Your assignment: Copy the whole listing verbatim.

Information given:
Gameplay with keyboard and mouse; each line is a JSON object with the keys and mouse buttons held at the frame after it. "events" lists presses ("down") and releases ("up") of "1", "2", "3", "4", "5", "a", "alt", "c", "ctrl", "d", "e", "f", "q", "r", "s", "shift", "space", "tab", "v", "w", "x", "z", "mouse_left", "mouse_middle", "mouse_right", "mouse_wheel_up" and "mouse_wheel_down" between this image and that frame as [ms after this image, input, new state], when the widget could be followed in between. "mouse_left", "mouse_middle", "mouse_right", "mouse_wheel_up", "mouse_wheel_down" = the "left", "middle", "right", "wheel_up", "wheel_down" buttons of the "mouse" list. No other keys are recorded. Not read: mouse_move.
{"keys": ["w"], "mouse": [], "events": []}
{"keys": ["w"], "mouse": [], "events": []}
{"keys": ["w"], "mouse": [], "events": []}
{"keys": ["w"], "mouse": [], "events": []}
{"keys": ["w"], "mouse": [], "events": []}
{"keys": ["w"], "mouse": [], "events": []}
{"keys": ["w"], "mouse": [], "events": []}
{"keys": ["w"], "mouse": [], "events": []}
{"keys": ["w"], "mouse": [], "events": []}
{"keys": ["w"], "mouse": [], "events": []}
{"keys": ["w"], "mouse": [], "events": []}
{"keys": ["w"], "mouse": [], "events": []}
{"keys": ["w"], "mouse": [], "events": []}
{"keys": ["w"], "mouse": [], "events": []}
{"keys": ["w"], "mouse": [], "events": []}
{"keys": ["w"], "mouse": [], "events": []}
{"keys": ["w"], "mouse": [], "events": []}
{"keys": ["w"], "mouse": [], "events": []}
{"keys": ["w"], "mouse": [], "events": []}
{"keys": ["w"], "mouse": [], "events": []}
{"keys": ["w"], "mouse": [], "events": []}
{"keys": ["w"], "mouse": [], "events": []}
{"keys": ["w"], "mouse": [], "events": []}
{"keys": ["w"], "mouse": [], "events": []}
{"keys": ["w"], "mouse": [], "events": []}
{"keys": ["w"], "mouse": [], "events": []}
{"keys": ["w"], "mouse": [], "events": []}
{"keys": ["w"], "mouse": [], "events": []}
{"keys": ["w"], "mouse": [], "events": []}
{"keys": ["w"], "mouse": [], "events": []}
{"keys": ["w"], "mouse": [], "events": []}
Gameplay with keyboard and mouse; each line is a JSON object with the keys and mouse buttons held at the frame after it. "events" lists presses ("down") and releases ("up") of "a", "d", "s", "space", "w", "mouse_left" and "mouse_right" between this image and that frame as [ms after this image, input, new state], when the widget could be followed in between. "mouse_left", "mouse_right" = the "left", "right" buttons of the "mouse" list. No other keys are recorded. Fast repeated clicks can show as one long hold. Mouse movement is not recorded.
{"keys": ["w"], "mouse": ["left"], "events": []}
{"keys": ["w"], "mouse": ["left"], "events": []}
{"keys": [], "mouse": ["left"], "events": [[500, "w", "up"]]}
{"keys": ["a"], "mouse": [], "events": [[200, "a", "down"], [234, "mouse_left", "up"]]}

Task answer:
Gameplay with keyboard and mouse; each line is a JSON object with the keys and mouse buttons held at the frame after it. "events" lists presses ("down") and releases ("up") of "1", "2", "3", "4", "5", "a", "alt", "c", "ctrl", "d", "e", "f", "q", "r", "s", "shift", "space", "tab", "v", "w", "x", "z", "mouse_left", "mouse_middle", "mouse_right", "mouse_wheel_up" and "mouse_wheel_down" between this image and that frame as [ms after this image, input, new state], when the widget could be followed in between. "mouse_left", "mouse_middle", "mouse_right", "mouse_wheel_up", "mouse_wheel_down" = the "left", "middle", "right", "wheel_up", "wheel_down" buttons of the "mouse" list. No other keys are recorded. Not read: mouse_move.
{"keys": ["w"], "mouse": [], "events": []}
{"keys": ["w"], "mouse": [], "events": []}
{"keys": ["w"], "mouse": [], "events": []}
{"keys": ["w"], "mouse": [], "events": []}
{"keys": ["w"], "mouse": [], "events": []}
{"keys": ["w"], "mouse": [], "events": []}
{"keys": ["w"], "mouse": [], "events": []}
{"keys": ["w"], "mouse": [], "events": []}
{"keys": ["w"], "mouse": [], "events": []}
{"keys": ["w"], "mouse": [], "events": []}
{"keys": ["w"], "mouse": [], "events": []}
{"keys": ["w"], "mouse": [], "events": []}
{"keys": ["w"], "mouse": [], "events": []}
{"keys": ["w"], "mouse": [], "events": []}
{"keys": ["w"], "mouse": [], "events": []}
{"keys": ["w"], "mouse": [], "events": []}
{"keys": ["w"], "mouse": [], "events": []}
{"keys": ["w"], "mouse": [], "events": []}
{"keys": ["w"], "mouse": [], "events": []}
{"keys": ["w"], "mouse": [], "events": []}
{"keys": ["w"], "mouse": [], "events": []}
{"keys": ["w"], "mouse": [], "events": []}
{"keys": ["w"], "mouse": [], "events": []}
{"keys": ["w"], "mouse": [], "events": []}
{"keys": ["w"], "mouse": [], "events": []}
{"keys": ["w"], "mouse": [], "events": []}
{"keys": ["w"], "mouse": [], "events": []}
{"keys": ["w"], "mouse": [], "events": []}
{"keys": ["w"], "mouse": [], "events": []}
{"keys": ["w"], "mouse": [], "events": []}
{"keys": ["w"], "mouse": [], "events": []}
Gameplay with keyboard and mouse; each line is a JSON object with the keys and mouse buttons held at the frame after it. "events" lists presses ("down") and releases ("up") of "a", "d", "s", "space", "w", "mouse_left" and "mouse_right" between this image and that frame as [ms after this image, input, new state], when the widget could be followed in between. "mouse_left", "mouse_right" = the "left", "right" buttons of the "mouse" list. No other keys are recorded. Fast repeated clicks can show as one long hold. Mouse movement is not recorded.
{"keys": ["w"], "mouse": ["left"], "events": []}
{"keys": ["w"], "mouse": ["left"], "events": []}
{"keys": [], "mouse": ["left"], "events": [[500, "w", "up"]]}
{"keys": ["a"], "mouse": [], "events": [[200, "a", "down"], [234, "mouse_left", "up"]]}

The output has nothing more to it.